3.5.1 Writing Flat Files

Code
# Write CSV (tidyverse way)
write_csv(df, "output/results.csv")

# Write with NA representation
write_csv(df, "output/results.csv", na = "")

# Write TSV
write_tsv(df, "output/results.tsv")

# Base R equivalent
write.csv(df, "output/results.csv", row.names = FALSE)

3.5.2 Writing Excel Files

Code
library(writexl)

# Write a single data frame to Excel
write_xlsx(df, "output/results.xlsx")

# Write multiple data frames as separate sheets
write_xlsx(
  list(
    "Summary"  = summary_df,
    "Raw Data" = raw_df,
    "Models"   = model_results_df
  ),
  "output/full_report.xlsx"
)

3.6 Saving R Objects

Sometimes you want to save R objects — models, processed datasets, or lists — in a format that preserves all R-specific attributes.

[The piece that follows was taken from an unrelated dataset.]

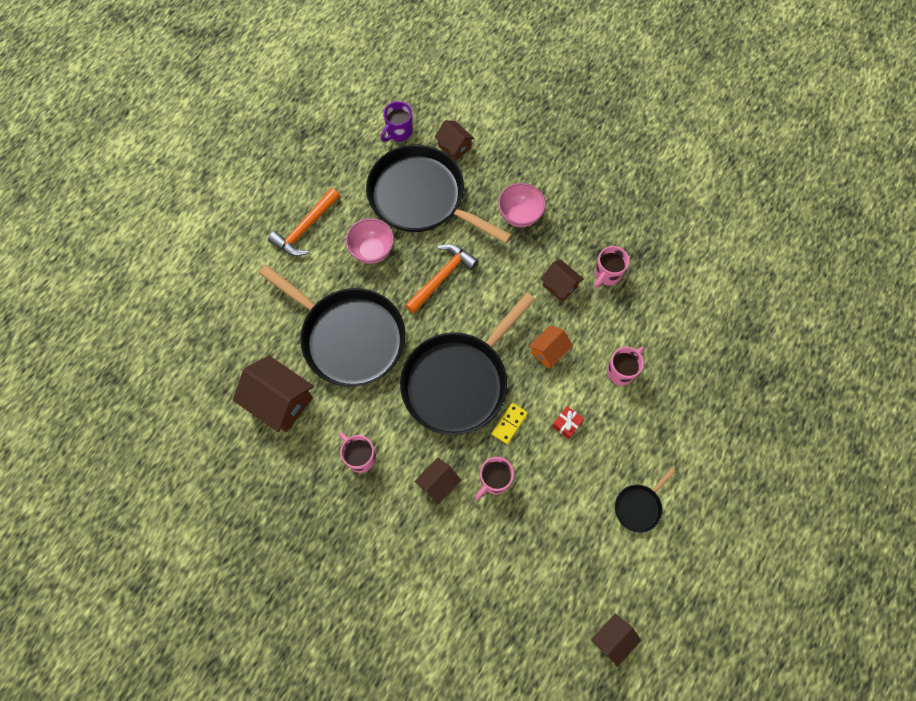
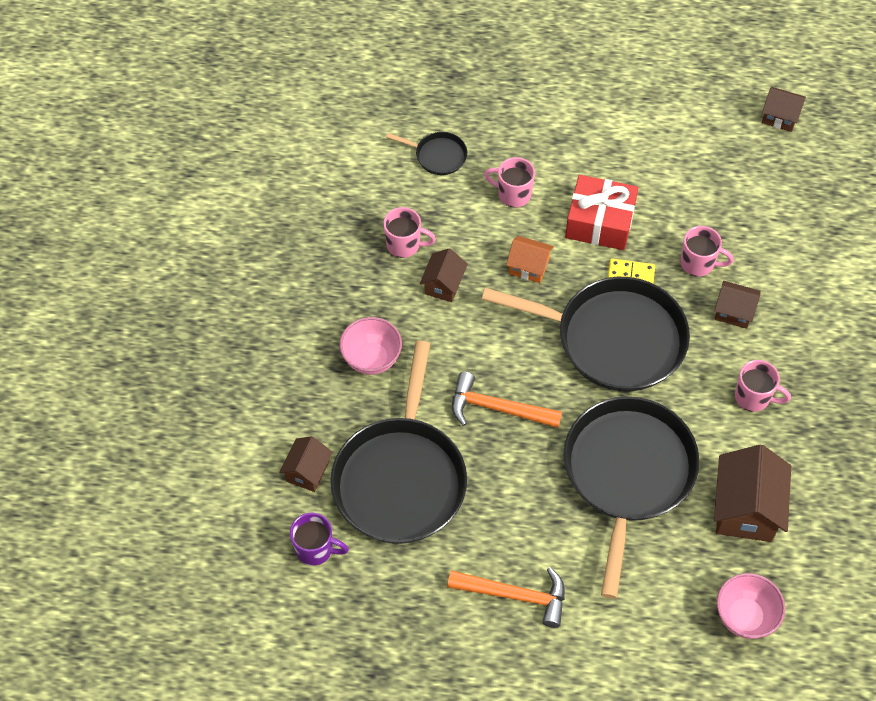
camera: 115 degrees left, 10 degrees down
(360, 457) = (754, 397): pink mug -> pink mug turned 90 degrees counterclockwise
(372, 251) = (504, 501): pink bowl -> pink bowl (744, 617)
(567, 424) = (600, 222): red gift -> red gift, size x2.27
(639, 507) = (646, 135): black pan -> black pan (438, 156)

3.6.1 .RDS Files — Single Objects

.RDS (R Data Serialisation) stores a single R object:

Code
# Save
model_fit <- lm(mpg ~ wt + hp, data = mtcars)
saveRDS(model_fit, "output/model_fit.rds")

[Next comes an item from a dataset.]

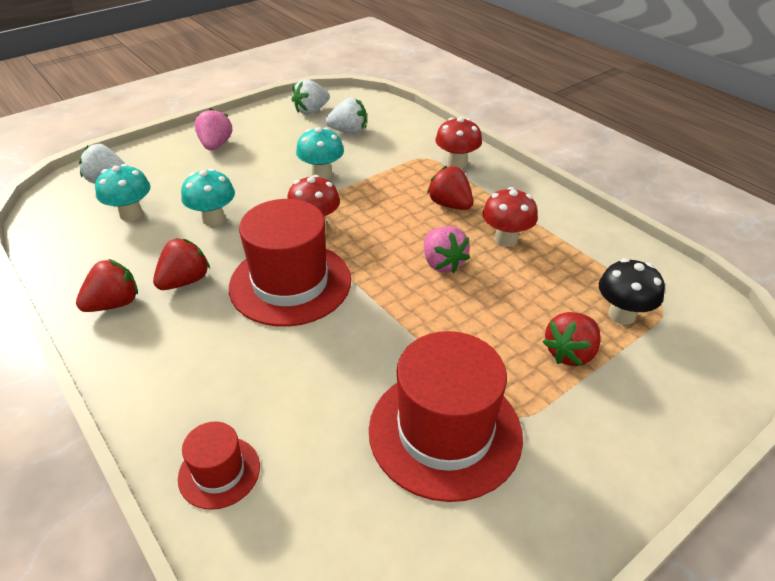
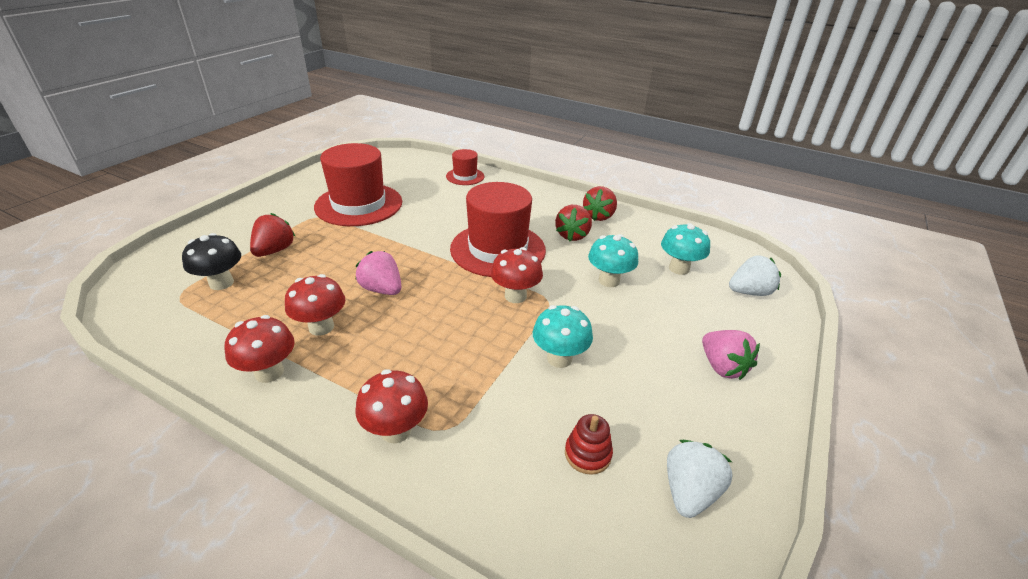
camera: 155 degrees right, 5 degrees down
(349, 131) = (587, 454): white strawberry -> red stacking toy
(450, 205) = (389, 354): red strawberry -> none
(546, 213) = (269, 372): none -> red mushroom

# Load — assign to any name you want
m <- readRDS("output/model_fit.rds")
summary(m)

# RDS is ideal for:
# - Saving trained models
# - Caching slow computations
# - Passing objects between scripts

3.6.2 .RData Files — Multiple Objects

.RData stores multiple named objects from your workspace:

Code
x <- 1:10
y <- "hello"
df <- mtcars

# Save multiple objects
save(x, y, df, file = "output/my_workspace.RData")

# Save entire workspace
save.image("output/full_workspace.RData")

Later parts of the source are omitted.